The biggest drawback about this novel for me was that it was a little too gay – in the sense that nearly every character has a touch of Dorothy about them. And I don’t mean that in a derogatory sense, it’s only that it pulled me from the story because of the lack of realism. It lost that contemporary feel. The landscape was very ‘safe.’ Though, this aspect certainly did not detract from my enjoyment and love of the story. Contradictory to that, the setting allowed exploration of sexuality in many forms which would have been impossible in a more realistic setting; and you would have lost that candy-crush-light-hearted-romantic feel of the novel, because you would be faced with some of the more ugly aspects of society and how it deals with difference.

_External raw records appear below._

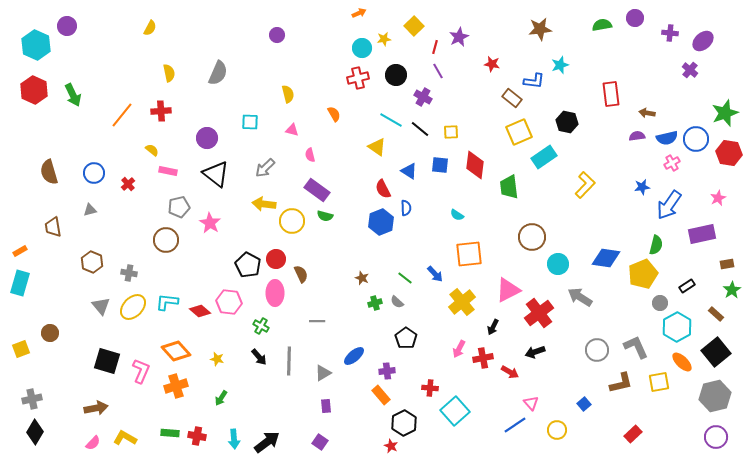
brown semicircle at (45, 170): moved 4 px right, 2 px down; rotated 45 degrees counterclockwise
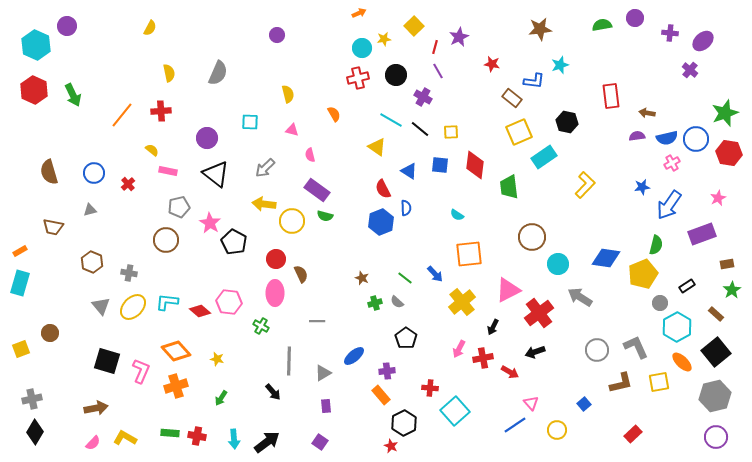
red rectangle at (611, 94): moved 2 px down
brown trapezoid at (53, 227): rotated 70 degrees counterclockwise
purple rectangle at (702, 234): rotated 8 degrees counterclockwise
black pentagon at (248, 265): moved 14 px left, 23 px up
black arrow at (259, 357): moved 14 px right, 35 px down
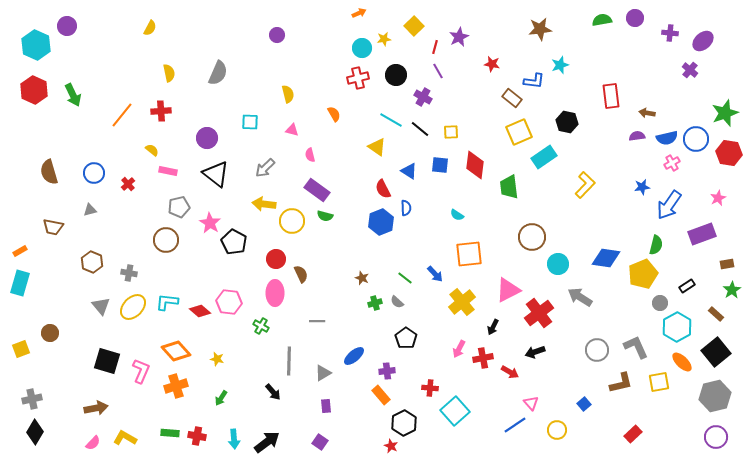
green semicircle at (602, 25): moved 5 px up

Additionally, it mirrors how sub-cultures develop in the wider community, as like gravitates towards like to create their own safe haven.
David’s characters are always so beautifully flawed that you just have to wrap your arms around them with a big hug. I love reading his books and get such a different view of the world from my own.
‘Boy Meets Boy’ is a light read, embracing diversity, positivity and dry humour in one boys journey to find love. A great summertime read, or for a break away from heavier content to lift your spirits.